How far his mind had rushed upon its track he did not know, but suddenly it came to a stop and jolted him awake. It was as if he had come to a great gulf, the darkness girdling the natural life, and across it were the colors of the dawn. They breathed and wavered in sheer beauty. And at that moment there began in him the fainting recognition of what love might be if men would have it so. First, there was the lure, the voice of the creature calling to its mate. Then there was the unveiling of the soul, the recognition, the sight of the soul as God sees it, so that the two creatures can only breathe, "How beautiful you are!" And that must not continue, because the soul is a delicate though an indestructible thing, and cannot walk naked through the assaults of time. It would consume the beholder; it would even scorch under the flame of its own being. It withdraws, only to appear again, like the god from the brake, when it is greatly summoned. But always it is there, and the two that hold high fealty remember what they have seen. When the flame sinks, they say: "But it is the flame on the altar. It must not die." So they renew it. When the outer habit of life fails in one of them, to grow poor and mean, the other remembers that one glimpse of the soul, and calls upon it tenderly.

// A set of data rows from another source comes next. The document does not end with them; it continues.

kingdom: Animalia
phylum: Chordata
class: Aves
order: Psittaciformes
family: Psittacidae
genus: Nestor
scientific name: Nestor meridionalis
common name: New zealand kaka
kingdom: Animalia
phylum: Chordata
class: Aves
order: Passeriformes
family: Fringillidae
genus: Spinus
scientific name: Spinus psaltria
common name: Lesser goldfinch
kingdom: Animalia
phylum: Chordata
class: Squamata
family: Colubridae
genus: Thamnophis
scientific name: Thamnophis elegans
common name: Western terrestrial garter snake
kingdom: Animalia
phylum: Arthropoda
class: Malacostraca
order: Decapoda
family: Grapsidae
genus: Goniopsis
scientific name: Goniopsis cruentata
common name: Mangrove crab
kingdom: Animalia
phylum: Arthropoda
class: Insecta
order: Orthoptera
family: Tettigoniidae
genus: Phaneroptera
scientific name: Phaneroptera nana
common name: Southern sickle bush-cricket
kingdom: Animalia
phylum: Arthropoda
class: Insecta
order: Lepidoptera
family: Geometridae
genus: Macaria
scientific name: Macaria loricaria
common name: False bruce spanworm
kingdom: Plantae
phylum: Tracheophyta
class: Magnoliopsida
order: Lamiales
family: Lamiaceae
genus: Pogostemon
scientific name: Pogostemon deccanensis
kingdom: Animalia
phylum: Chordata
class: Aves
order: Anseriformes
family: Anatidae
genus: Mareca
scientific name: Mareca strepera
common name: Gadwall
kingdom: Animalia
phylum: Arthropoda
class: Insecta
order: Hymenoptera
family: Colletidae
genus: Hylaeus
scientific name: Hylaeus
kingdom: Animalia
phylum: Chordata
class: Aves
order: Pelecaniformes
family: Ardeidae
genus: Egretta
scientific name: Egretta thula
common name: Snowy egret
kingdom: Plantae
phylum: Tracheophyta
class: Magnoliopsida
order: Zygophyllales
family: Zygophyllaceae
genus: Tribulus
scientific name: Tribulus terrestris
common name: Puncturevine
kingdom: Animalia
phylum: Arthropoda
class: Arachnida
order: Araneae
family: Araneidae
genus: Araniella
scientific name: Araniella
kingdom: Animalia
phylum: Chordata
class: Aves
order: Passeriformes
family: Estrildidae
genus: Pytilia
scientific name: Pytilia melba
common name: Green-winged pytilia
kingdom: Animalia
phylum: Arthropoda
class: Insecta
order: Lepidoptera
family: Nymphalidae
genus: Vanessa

"Revive," says his patient love, "I stay you with the flagons of my hope, I comfort you with the apples of my great belief." And always it is an interchange of life, the one feeding the other with eternal succor.

And now, to come back to the old question: Say a woman loved a man like this man. Osmond seemed not to be debating now, but hastening along the thread of a perfect certainty. Something had put a clue in his hand. Wherever it might lead him, he was running fast. It came upon him, like the lighting of a great fire, that this was a call for high emprise. He loved nothing so much as courage. Here was the summons to the world-old battle where all but a few fail and none are said to succeed unless they die for passion and so life drops a curtain on the after-fight. The great lovers—chiefly they are those for whom the fight never was finished, who chose death rather than endure. He had bitten his teeth all his life on the despair of adventure, but now it came upon him that life itself is the great adventure, and love the crown of it. Say he, loving a woman, went out to fight the dragons of the way. He had no armor such as youth delights in. He was not a Prince Charming, who wooes the eye even before he speaks. He had only the one treasure—love. Say he crowned the woman with it, and then challenged God to give their hungers food, be the unseen combatant and fight out the fight beside them? Say he vowed himself like a knight to her service, and their mutual worship scorned the body save as the instrument of life, and glorified the soul? "I am the soul," something cried out in him. "Do not deny me, or you blaspheme the God that also lives. Give me food, the large liberty to be faithful. Lay bonds upon me, patience and loyalty, and I shall rejoice in them and grow strong enough to break them, and delight in perfect liberty."